=== Exercise data ===
● ● ● ●
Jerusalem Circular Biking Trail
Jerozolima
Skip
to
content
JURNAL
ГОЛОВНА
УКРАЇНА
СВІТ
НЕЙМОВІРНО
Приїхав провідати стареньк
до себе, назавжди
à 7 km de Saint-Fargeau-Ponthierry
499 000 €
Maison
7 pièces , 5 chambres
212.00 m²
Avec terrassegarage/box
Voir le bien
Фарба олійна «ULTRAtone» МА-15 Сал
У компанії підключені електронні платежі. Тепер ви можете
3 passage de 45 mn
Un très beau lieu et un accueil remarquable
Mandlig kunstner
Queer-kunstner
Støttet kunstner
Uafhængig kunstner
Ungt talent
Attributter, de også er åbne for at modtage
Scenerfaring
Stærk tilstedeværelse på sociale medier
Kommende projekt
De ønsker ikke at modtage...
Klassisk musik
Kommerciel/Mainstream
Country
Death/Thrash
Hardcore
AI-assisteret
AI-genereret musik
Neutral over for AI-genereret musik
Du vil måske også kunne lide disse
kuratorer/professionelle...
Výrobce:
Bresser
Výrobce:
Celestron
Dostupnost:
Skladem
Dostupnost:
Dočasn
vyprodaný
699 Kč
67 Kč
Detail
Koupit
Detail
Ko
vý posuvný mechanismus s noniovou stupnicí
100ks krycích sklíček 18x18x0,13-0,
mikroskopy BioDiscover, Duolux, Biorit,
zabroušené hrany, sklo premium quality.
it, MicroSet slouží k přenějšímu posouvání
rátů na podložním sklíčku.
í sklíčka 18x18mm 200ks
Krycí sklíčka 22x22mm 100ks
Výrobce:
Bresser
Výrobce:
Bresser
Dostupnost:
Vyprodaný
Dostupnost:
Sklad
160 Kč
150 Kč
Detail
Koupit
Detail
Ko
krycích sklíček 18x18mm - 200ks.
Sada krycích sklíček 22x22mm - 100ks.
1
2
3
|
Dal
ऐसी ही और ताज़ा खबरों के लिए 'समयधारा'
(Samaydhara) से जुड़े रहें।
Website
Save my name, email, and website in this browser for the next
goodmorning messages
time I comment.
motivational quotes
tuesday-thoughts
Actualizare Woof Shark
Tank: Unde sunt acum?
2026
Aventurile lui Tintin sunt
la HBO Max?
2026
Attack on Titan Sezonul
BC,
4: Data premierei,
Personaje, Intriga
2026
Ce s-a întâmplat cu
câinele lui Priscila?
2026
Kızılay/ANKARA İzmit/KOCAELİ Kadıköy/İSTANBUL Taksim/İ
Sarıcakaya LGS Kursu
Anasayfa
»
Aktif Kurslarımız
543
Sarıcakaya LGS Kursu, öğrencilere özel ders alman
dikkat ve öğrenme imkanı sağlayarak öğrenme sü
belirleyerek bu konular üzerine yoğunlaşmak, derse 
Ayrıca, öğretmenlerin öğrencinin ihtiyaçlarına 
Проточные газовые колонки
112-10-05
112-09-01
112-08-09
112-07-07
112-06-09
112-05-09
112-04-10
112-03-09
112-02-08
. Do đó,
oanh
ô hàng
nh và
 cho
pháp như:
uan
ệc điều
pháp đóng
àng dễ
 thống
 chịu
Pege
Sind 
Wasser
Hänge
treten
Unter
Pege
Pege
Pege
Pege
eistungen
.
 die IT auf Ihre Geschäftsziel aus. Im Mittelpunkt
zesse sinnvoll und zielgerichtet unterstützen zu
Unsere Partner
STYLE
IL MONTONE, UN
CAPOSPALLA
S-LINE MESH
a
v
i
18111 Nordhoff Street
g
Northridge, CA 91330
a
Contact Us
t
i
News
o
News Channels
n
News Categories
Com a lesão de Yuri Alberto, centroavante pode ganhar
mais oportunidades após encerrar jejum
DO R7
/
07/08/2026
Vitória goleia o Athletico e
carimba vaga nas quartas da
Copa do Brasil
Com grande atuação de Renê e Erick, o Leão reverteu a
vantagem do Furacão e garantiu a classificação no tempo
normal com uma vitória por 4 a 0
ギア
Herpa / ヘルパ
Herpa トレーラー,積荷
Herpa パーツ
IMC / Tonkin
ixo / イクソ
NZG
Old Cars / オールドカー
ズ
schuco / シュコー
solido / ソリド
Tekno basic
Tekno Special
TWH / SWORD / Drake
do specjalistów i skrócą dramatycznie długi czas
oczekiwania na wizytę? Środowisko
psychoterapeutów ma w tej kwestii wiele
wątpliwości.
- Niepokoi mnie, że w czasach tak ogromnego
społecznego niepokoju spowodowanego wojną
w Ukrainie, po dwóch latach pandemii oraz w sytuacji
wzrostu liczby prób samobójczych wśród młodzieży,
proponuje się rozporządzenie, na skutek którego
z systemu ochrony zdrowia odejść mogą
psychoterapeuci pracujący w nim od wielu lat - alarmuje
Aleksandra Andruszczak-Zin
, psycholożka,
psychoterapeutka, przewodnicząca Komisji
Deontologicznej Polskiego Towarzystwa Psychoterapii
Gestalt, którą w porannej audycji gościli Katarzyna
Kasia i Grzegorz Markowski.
● ● ● ●
=== Assignment ===
Wherever the word "Sarıcakaya" appears in the data, return the whole line.

=== Task response ===
Sarıcakaya LGS Kursu
Sarıcakaya LGS Kursu, öğrencilere özel ders alman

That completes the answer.